The grace period ends soon, meaning that the deadline is fast approaching.
The Privacy Shield Accountability for Onward Transfer principle, Section II, 3.b., states:
To transfer personal data to a third party acting as an agent, organizations must
(i) transfer such data only for limited and specified purposes;
(ii) ascertain that the agent is obligated to provide at least the same level of privacy protection as is required by the Principles;
(iii) take reasonable and appropriate steps to ensure that the agent effectively processes the personal information transferred in a manner consistent with the organization’s obligations under the Principles;
(iv) require the agent to notify the organization if it makes a determination that it can no longer meet its obligation to provide the same level of protection as is required by the Principles;
(v) upon notice, including under
(iv), take reasonable and appropriate steps to stop and remediate unauthorized processing; and
(vi) provide a summary or a representative copy of the relevant privacy provisions of its contract with that agent to the Department upon request.
In sum, maintaining your Privacy Shield certification by adhering to the Accountability for Onward Transfer principle requires a lot of due diligence.
Third Party Vendor Relationship Requirements
When a company has a relationship with a third party vendor involving the transferring personal information to that vendor, the company has to ensure that the vendor will process personal information in a manner consistent with your company’s obligations under the Principle.
The company’s contract with the vendor also has to state that the data your company transfers to it can only be used for limited and specified purposes.
What’s more, vendors acting as agents have to cease and take steps to remediate unauthorized processing.
For most companies, this is a lot of work that is extremely time consuming.
Larger organizations may use thousands of vendors.
The initial grace period concession was given in light of the time it may take a company to comply with this principle.
For example, a few of the hundred vendors that a typical mid-sized business uses include a marketing automation system, a customer relationship management system, an administrative services system, and a payroll system.
How will companies adhere to the Accountability for Onward Transfer Principle?
One option is to compile a large spreadsheet and call, email, or meet with internal business or process owners.
Though this option is cost effective in terms of dollars, it is not cost effective in terms of time, productivity, and data integrity.
Technology solutions to automate the process and provide an easily accessible digital repository may have up-front costs.
Benefits of Early Privacy Shield Adoption
On August 1, 2016 the U.S. Department of Commerce (DOC) started accepting self-certifications for compliance with the Privacy Shield Principles.
A number of companies have already started the process to self-certify with the DOC to take advantage of the grace period offered to early adopters of the Principles to get contracts with third parties updated.
How the Privacy Shield Grace Period Works
If a company self-certifies to Privacy Shield within the first two months of the DOC accepting certifications, those companies will be given an additional nine months to get their contracts with third parties updated to meet Privacy Shield requirements.
So if a company certifies to Privacy Shield on September 1st, they have nine (9) months from that date to get their third party contracts updated.

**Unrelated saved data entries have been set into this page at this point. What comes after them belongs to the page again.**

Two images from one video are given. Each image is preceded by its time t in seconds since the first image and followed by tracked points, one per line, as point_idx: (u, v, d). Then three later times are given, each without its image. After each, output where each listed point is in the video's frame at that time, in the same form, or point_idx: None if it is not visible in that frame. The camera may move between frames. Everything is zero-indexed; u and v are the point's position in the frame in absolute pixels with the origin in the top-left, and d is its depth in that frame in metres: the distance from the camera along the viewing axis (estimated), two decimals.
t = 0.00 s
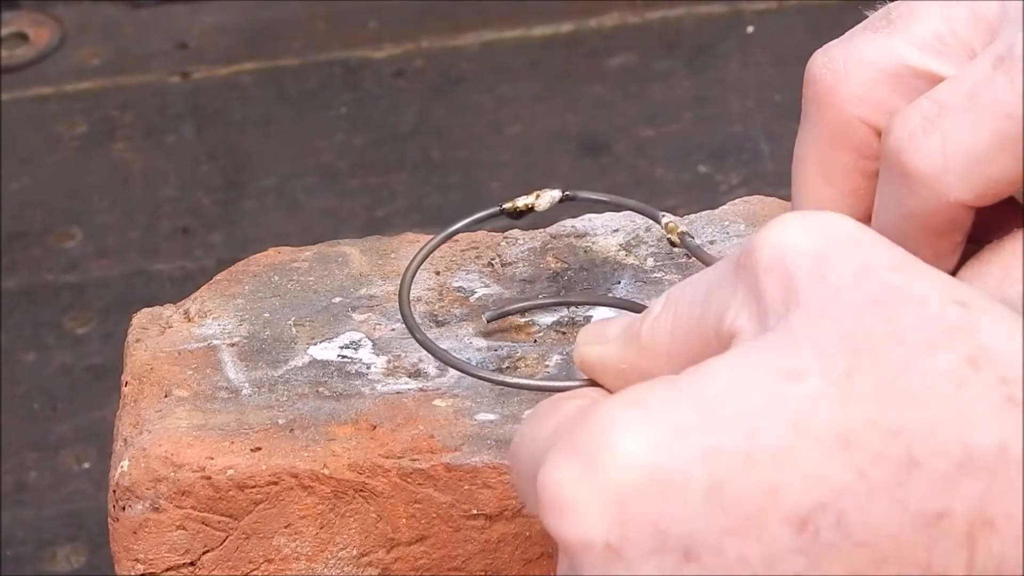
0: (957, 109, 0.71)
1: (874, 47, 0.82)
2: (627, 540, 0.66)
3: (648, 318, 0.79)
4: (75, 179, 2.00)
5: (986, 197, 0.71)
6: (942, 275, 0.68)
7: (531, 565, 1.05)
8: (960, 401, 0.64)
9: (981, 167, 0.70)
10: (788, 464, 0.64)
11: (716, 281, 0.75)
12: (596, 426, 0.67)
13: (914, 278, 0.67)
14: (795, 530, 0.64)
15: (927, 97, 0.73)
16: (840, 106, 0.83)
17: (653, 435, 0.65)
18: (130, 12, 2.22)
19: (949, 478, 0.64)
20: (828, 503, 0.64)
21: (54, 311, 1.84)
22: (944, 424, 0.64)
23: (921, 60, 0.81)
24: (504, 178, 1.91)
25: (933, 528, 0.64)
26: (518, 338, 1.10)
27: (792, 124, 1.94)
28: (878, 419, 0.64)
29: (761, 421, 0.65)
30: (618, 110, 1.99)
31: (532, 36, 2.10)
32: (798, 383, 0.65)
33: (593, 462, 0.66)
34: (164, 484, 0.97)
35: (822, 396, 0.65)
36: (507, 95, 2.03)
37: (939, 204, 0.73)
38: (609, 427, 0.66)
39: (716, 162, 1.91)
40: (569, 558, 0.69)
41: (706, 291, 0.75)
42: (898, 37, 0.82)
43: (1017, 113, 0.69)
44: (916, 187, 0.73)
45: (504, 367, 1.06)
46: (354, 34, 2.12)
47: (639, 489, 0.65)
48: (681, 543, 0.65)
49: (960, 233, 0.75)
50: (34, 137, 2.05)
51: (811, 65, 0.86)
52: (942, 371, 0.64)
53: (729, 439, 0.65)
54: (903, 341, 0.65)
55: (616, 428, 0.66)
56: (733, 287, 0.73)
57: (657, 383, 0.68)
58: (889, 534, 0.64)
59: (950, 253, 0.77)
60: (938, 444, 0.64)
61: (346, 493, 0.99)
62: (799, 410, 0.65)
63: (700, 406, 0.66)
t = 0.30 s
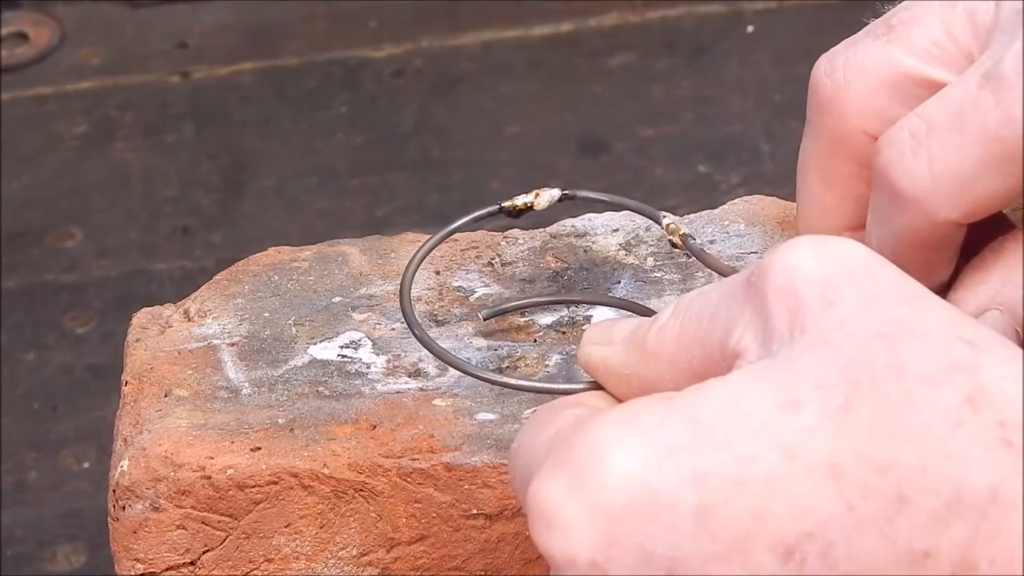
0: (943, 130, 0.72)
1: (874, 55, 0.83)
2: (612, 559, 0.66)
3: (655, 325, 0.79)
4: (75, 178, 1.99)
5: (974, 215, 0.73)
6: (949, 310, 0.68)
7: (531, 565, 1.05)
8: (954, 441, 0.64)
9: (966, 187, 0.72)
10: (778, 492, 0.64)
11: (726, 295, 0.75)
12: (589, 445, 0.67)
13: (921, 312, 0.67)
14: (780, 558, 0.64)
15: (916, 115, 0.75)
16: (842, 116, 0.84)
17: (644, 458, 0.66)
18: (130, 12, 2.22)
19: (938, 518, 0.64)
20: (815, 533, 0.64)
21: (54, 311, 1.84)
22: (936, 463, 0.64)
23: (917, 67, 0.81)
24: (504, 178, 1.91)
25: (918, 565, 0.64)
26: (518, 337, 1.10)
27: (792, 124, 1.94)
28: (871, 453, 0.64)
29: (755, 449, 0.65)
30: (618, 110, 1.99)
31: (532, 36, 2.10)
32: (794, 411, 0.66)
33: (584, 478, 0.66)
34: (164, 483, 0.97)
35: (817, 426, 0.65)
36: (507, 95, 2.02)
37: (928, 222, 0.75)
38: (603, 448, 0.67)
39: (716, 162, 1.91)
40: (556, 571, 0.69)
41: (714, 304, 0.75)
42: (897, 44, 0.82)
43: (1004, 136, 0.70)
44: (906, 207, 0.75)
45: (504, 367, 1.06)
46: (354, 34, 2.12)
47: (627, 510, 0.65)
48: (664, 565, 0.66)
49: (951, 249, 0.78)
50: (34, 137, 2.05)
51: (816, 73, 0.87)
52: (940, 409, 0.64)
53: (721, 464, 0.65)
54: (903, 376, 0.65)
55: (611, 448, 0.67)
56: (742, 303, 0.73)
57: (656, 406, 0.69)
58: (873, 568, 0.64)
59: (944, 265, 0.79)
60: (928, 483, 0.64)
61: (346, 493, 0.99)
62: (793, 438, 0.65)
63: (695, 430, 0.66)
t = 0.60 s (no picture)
0: (937, 139, 0.72)
1: (873, 62, 0.83)
2: (610, 562, 0.66)
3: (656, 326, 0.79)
4: (75, 179, 1.99)
5: (972, 222, 0.73)
6: (954, 321, 0.68)
7: (531, 564, 1.05)
8: (955, 454, 0.64)
9: (962, 196, 0.72)
10: (778, 501, 0.64)
11: (729, 299, 0.75)
12: (591, 449, 0.67)
13: (926, 323, 0.67)
14: (779, 566, 0.65)
15: (912, 124, 0.75)
16: (842, 123, 0.85)
17: (645, 462, 0.66)
18: (130, 12, 2.22)
19: (937, 532, 0.64)
20: (813, 543, 0.64)
21: (54, 311, 1.84)
22: (935, 476, 0.64)
23: (917, 73, 0.81)
24: (504, 178, 1.91)
25: None
26: (518, 337, 1.10)
27: (793, 125, 1.94)
28: (872, 464, 0.64)
29: (756, 456, 0.65)
30: (617, 110, 1.99)
31: (532, 36, 2.10)
32: (795, 419, 0.65)
33: (585, 482, 0.66)
34: (164, 483, 0.97)
35: (817, 435, 0.65)
36: (507, 95, 2.02)
37: (925, 230, 0.75)
38: (604, 452, 0.67)
39: (716, 162, 1.91)
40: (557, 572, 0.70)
41: (717, 308, 0.75)
42: (896, 51, 0.82)
43: (999, 145, 0.70)
44: (903, 215, 0.75)
45: (504, 367, 1.06)
46: (354, 34, 2.12)
47: (627, 516, 0.65)
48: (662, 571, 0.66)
49: (949, 254, 0.78)
50: (34, 137, 2.05)
51: (817, 77, 0.87)
52: (942, 421, 0.64)
53: (722, 470, 0.65)
54: (906, 388, 0.65)
55: (612, 453, 0.67)
56: (746, 309, 0.73)
57: (657, 410, 0.69)
58: None
59: (942, 271, 0.80)
60: (927, 495, 0.64)
61: (346, 493, 0.99)
62: (794, 446, 0.65)
63: (697, 436, 0.66)
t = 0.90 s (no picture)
0: (943, 129, 0.76)
1: (876, 57, 0.88)
2: None
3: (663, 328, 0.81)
4: (75, 179, 1.99)
5: (976, 212, 0.77)
6: (962, 325, 0.70)
7: (531, 565, 1.05)
8: (969, 459, 0.66)
9: (968, 186, 0.76)
10: (797, 514, 0.66)
11: (734, 306, 0.77)
12: (609, 467, 0.69)
13: (933, 330, 0.69)
14: None
15: (917, 116, 0.79)
16: (845, 119, 0.89)
17: (663, 480, 0.68)
18: (130, 12, 2.22)
19: (954, 538, 0.66)
20: (834, 554, 0.66)
21: (54, 311, 1.84)
22: (951, 482, 0.65)
23: (920, 68, 0.86)
24: (504, 178, 1.91)
25: None
26: (518, 337, 1.10)
27: (792, 124, 1.93)
28: (887, 474, 0.66)
29: (771, 470, 0.67)
30: (617, 109, 1.99)
31: (532, 36, 2.10)
32: (811, 431, 0.67)
33: (604, 502, 0.68)
34: (164, 483, 0.97)
35: (832, 446, 0.66)
36: (507, 95, 2.02)
37: (930, 221, 0.79)
38: (622, 470, 0.69)
39: (716, 162, 1.91)
40: None
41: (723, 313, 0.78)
42: (898, 47, 0.87)
43: (1002, 134, 0.73)
44: (908, 206, 0.79)
45: (504, 367, 1.06)
46: (354, 33, 2.12)
47: (648, 533, 0.67)
48: None
49: (953, 248, 0.82)
50: (34, 137, 2.05)
51: (821, 76, 0.92)
52: (955, 427, 0.66)
53: (740, 484, 0.67)
54: (918, 396, 0.66)
55: (627, 471, 0.69)
56: (754, 313, 0.75)
57: (672, 425, 0.71)
58: None
59: (946, 264, 0.84)
60: (944, 502, 0.65)
61: (346, 493, 0.99)
62: (810, 458, 0.66)
63: (714, 450, 0.68)
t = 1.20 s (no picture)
0: (946, 91, 0.84)
1: (871, 38, 0.95)
2: None
3: (716, 386, 0.85)
4: (75, 179, 1.99)
5: (977, 174, 0.84)
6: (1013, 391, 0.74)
7: (531, 563, 1.05)
8: None
9: (969, 144, 0.83)
10: None
11: (785, 385, 0.80)
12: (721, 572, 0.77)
13: (990, 406, 0.73)
14: None
15: (919, 83, 0.86)
16: (841, 98, 0.96)
17: None
18: (131, 12, 2.22)
19: None
20: None
21: (54, 310, 1.84)
22: None
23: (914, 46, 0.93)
24: (504, 178, 1.91)
25: None
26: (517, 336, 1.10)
27: (792, 124, 1.93)
28: (969, 553, 0.72)
29: (865, 563, 0.74)
30: (617, 109, 1.99)
31: (532, 35, 2.10)
32: (896, 524, 0.73)
33: None
34: (164, 482, 0.97)
35: (916, 537, 0.73)
36: (507, 95, 2.02)
37: (934, 185, 0.86)
38: None
39: (716, 162, 1.90)
40: None
41: (774, 393, 0.81)
42: (893, 27, 0.94)
43: (1000, 91, 0.81)
44: (911, 170, 0.86)
45: (504, 367, 1.06)
46: (354, 33, 2.12)
47: None
48: None
49: (955, 217, 0.88)
50: (34, 137, 2.05)
51: (816, 61, 0.99)
52: None
53: None
54: (985, 479, 0.72)
55: None
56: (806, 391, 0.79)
57: (768, 525, 0.77)
58: None
59: (949, 236, 0.90)
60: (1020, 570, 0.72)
61: (346, 492, 0.99)
62: (898, 549, 0.73)
63: (810, 547, 0.75)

During that time, the Notice and Choice Principles apply to transfers to third parties. The grace period only applies to the Accountability for Onward Transfer Principle.
The company needs to be in full compliance with the remaining Principles to self-certify.
Companies self-certifying Privacy Shield compliance with the DOC after September 30th will need to be in full compliance with all the Principles including Accountability for Onward Transfer and must be able to provide a copy of the privacy provisions in their contracts upon request.
This means, a company must have all their ducks in a row (including updating contracts) before they self-certify.